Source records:

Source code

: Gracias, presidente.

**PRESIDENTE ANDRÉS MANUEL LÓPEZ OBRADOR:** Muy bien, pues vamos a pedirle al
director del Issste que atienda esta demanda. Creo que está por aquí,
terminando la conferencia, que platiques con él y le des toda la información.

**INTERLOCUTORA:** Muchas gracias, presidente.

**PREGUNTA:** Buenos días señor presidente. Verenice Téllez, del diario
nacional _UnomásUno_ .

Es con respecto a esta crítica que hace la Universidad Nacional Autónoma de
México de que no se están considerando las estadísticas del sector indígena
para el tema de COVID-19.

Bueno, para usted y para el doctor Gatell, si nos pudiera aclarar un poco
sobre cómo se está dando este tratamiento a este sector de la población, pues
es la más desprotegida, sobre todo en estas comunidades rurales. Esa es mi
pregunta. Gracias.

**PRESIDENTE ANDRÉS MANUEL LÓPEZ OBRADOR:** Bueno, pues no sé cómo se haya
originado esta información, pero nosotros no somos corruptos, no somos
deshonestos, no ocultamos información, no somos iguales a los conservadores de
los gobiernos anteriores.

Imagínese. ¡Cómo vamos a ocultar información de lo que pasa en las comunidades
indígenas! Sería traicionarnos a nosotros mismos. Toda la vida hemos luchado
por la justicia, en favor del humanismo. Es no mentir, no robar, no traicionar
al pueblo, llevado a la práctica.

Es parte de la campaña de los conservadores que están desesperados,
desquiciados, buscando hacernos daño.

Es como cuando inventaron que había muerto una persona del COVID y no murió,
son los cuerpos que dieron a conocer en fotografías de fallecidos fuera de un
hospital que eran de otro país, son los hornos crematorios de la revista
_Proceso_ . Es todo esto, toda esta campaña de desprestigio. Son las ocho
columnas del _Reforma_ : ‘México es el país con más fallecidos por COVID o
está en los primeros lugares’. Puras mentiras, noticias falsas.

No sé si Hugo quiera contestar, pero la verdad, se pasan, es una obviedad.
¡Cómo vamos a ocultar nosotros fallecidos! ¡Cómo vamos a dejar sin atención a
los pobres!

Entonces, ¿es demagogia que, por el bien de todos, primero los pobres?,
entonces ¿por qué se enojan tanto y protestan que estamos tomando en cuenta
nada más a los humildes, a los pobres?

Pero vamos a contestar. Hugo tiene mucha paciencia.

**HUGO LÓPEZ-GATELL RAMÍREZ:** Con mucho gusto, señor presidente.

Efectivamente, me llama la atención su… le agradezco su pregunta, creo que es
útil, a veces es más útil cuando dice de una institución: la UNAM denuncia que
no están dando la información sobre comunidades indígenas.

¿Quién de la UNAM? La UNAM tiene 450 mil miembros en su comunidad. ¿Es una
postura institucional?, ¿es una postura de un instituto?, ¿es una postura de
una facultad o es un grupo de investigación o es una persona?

==

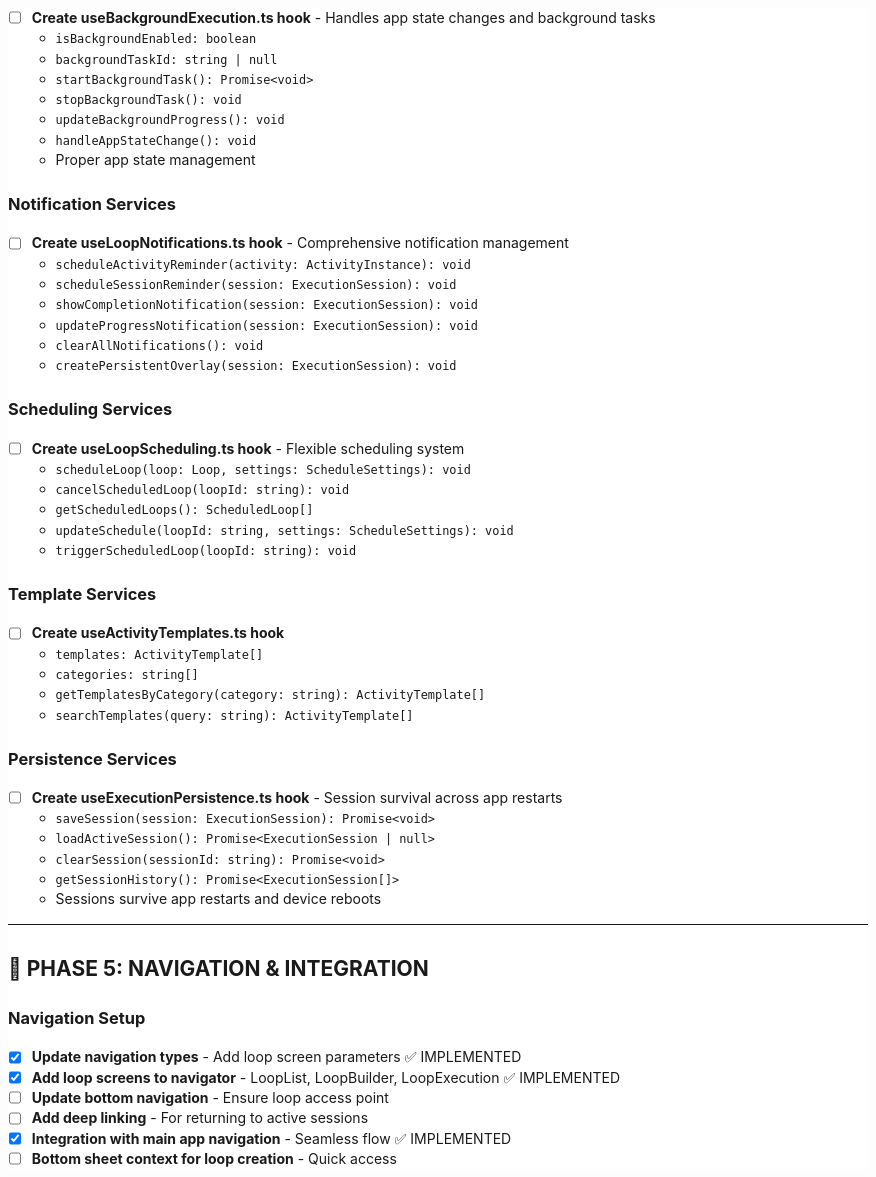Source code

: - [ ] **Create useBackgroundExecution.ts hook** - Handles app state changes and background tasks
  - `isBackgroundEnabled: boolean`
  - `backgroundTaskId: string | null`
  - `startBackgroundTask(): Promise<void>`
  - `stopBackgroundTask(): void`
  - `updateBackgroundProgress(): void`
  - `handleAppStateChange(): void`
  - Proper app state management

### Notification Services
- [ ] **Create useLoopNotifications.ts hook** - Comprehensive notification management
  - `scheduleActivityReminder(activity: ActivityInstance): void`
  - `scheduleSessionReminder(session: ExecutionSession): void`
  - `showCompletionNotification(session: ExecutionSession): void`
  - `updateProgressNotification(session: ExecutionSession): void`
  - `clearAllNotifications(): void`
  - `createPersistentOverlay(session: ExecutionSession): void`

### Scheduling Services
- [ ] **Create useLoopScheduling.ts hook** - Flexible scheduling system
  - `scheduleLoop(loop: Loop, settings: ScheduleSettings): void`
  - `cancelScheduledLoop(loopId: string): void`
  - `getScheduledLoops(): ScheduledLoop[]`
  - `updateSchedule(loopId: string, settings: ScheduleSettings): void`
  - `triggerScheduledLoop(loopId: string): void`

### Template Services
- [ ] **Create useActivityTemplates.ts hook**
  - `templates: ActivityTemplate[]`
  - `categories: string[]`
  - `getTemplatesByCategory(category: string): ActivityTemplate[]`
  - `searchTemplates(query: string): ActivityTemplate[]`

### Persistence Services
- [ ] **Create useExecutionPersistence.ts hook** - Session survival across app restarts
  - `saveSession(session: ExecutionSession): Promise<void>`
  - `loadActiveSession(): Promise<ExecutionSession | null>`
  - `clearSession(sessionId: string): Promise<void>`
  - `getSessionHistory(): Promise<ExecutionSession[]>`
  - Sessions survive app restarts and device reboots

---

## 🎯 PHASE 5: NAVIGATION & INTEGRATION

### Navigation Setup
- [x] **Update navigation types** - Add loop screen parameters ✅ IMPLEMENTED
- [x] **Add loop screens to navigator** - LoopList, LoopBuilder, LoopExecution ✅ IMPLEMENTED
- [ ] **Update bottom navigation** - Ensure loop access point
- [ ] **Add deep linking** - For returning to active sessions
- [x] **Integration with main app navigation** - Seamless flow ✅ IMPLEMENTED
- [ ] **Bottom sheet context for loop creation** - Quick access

| Instructions to follow |
Please, from the entries above, set down exactly the lines from the one containing "no están dando" through the one containing "una facultad o", and only those.

| Solution for this problem |
no están dando la información sobre comunidades indígenas.

¿Quién de la UNAM? La UNAM tiene 450 mil miembros en su comunidad. ¿Es una
postura institucional?, ¿es una postura de un instituto?, ¿es una postura de
una facultad o es un grupo de investigación o es una persona?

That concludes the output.